# WHAT TO PRODUCE
Starting at the first line of the rows and ending with the line that contains "catalogue / barcode: US 1984621", including that line, give those lines as a JSON list of strings with one string per line, and skip any blank lines.

# WORKING DATA
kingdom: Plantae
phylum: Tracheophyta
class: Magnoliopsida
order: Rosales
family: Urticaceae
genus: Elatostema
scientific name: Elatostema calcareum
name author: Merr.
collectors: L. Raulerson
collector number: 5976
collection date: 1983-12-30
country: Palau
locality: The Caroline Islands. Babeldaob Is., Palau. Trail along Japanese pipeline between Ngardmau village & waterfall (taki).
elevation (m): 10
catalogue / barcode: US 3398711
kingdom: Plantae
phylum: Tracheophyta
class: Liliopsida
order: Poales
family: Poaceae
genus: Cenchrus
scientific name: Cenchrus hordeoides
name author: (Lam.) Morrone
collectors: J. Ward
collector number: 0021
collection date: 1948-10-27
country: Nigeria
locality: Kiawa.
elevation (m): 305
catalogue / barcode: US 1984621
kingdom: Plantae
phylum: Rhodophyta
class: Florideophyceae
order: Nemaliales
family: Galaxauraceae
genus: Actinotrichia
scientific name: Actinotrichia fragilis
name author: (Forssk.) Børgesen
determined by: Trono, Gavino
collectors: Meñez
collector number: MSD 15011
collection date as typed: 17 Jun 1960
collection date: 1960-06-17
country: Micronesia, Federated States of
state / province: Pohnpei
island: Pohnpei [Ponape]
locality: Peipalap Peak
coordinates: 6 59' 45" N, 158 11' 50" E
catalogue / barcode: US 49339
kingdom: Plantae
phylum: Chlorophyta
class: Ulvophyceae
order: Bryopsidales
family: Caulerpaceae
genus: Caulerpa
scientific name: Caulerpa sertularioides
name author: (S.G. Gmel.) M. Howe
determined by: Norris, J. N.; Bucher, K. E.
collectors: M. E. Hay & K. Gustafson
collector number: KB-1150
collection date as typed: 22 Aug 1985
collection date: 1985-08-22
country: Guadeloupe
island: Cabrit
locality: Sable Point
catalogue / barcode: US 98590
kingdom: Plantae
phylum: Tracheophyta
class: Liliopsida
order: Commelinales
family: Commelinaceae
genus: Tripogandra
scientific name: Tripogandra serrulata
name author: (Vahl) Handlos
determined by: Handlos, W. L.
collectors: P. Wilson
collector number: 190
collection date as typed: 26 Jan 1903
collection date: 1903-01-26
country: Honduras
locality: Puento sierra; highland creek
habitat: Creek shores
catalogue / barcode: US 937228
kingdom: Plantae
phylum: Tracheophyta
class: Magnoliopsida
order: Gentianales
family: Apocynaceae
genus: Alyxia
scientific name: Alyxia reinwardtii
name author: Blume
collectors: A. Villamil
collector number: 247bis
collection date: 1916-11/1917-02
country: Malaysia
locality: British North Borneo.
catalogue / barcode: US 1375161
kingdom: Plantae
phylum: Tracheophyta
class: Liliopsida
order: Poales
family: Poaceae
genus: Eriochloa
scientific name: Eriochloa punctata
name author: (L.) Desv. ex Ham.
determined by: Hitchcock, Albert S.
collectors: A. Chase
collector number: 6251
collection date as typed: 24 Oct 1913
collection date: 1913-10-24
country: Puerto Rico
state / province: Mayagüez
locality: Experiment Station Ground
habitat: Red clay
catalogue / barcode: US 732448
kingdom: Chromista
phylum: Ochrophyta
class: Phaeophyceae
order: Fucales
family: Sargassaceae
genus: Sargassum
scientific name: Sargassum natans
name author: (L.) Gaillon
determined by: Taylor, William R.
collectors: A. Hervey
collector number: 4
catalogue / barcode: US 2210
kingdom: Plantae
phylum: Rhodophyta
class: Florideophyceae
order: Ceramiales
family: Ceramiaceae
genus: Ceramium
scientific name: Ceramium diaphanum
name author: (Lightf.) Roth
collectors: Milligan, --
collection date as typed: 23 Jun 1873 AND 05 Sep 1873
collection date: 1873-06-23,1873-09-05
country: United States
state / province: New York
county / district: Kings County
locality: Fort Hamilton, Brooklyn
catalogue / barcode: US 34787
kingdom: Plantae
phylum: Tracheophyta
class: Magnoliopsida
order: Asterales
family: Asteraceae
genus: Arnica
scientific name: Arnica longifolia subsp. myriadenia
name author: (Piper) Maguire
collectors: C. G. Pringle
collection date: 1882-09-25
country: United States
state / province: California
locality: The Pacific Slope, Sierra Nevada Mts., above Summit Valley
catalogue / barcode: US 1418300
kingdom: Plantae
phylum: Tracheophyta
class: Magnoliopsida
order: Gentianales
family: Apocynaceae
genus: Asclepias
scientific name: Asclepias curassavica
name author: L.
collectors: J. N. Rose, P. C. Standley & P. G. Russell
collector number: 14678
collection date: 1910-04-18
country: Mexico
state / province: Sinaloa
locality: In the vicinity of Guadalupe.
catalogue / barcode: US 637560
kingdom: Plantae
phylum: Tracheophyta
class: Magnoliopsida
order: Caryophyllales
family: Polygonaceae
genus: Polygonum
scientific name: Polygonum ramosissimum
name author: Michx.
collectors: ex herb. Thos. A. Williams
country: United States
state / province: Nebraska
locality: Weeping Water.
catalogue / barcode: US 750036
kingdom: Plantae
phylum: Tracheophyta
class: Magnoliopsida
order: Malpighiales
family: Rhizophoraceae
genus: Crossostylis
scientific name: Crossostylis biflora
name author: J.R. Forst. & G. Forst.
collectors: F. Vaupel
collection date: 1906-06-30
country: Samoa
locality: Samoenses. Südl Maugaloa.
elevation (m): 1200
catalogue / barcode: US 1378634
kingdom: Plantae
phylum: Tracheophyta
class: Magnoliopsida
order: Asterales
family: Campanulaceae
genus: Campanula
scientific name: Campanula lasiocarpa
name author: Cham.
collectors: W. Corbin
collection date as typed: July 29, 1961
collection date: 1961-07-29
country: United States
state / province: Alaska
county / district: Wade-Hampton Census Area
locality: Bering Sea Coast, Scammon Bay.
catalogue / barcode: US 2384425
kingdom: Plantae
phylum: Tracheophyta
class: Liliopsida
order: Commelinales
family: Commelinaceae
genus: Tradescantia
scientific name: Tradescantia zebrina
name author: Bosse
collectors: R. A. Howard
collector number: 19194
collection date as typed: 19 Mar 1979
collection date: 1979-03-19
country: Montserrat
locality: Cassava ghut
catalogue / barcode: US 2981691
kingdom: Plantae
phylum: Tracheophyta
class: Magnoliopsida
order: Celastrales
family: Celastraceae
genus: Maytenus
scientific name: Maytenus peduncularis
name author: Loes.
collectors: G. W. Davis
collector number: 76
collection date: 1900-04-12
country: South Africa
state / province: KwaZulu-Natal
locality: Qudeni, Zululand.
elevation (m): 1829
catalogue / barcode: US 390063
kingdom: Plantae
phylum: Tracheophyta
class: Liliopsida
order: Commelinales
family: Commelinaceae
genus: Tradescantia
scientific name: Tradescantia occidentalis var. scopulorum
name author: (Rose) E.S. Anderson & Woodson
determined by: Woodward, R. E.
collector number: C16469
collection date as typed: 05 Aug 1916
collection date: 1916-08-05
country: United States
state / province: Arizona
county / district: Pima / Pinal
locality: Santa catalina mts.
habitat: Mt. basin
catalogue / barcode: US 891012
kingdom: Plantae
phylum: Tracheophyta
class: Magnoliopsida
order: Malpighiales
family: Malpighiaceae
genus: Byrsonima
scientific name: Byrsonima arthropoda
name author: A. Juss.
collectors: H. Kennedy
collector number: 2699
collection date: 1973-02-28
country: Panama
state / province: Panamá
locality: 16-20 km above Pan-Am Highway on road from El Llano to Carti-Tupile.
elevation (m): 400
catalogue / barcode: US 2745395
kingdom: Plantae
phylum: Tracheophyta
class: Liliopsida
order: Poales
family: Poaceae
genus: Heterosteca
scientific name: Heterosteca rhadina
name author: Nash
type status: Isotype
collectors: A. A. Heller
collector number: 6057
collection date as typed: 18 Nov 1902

# FINISHED TASK
[
  "kingdom: Plantae",
  "phylum: Tracheophyta",
  "class: Magnoliopsida",
  "order: Rosales",
  "family: Urticaceae",
  "genus: Elatostema",
  "scientific name: Elatostema calcareum",
  "name author: Merr.",
  "collectors: L. Raulerson",
  "collector number: 5976",
  "collection date: 1983-12-30",
  "country: Palau",
  "locality: The Caroline Islands. Babeldaob Is., Palau. Trail along Japanese pipeline between Ngardmau village & waterfall (taki).",
  "elevation (m): 10",
  "catalogue / barcode: US 3398711",
  "kingdom: Plantae",
  "phylum: Tracheophyta",
  "class: Liliopsida",
  "order: Poales",
  "family: Poaceae",
  "genus: Cenchrus",
  "scientific name: Cenchrus hordeoides",
  "name author: (Lam.) Morrone",
  "collectors: J. Ward",
  "collector number: 0021",
  "collection date: 1948-10-27",
  "country: Nigeria",
  "locality: Kiawa.",
  "elevation (m): 305",
  "catalogue / barcode: US 1984621"
]